The Kennedy Bunker is on Peanut Island and dates from the days when President John F. Kennedy spent time in the area early in the 1960s and might have needed a secure facility and protection from an atomic or nuclear attack.
“Another thing on my radar is smart signalization,” he said. “Last year, they budgeted $1.5 million, and this year, they expanded the project with another $3 million for north-south traffic signals from I-95 to Flagler. It’s safer and more efficient. Computers observe what’s happening in real time on the roadway, and as one signal releases cars (and the light turns from red to green), the next one knows the cars are coming, as well.”
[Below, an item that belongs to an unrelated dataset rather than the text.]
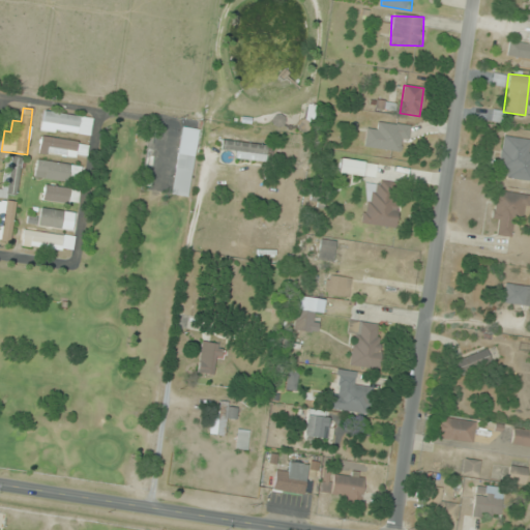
[(91,117),(42,112),(40,131),(89,137),(91,117)]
Weiss said there were vetoes, too.
“A request for housing for the homeless for $1 million got vetoed. With everything going on with the economy and the cost of housing, we expect it to become much more challenging. If we can prevent homelessness in the first place, that’s the No. 1 goal. The second is to get people into housing—people living in cars, people dealing with substance abuse and behavioral concerns that are on the streets, and homeless veterans. And to provide housing for them is expensive.”
So, what’s likely to happen next year? Probably disputes about taxes.
A proposal has been put forward to eliminate property taxes in the state, and a significant portion of city and county budgets depends on them.
“The debate and discussion over a state income tax was the No. 1 policy issue I saw this year,” Bergerson said. Currently, there is no state income tax.
Should there be? Next year, 161 men and women elected by other Floridians may have to decide.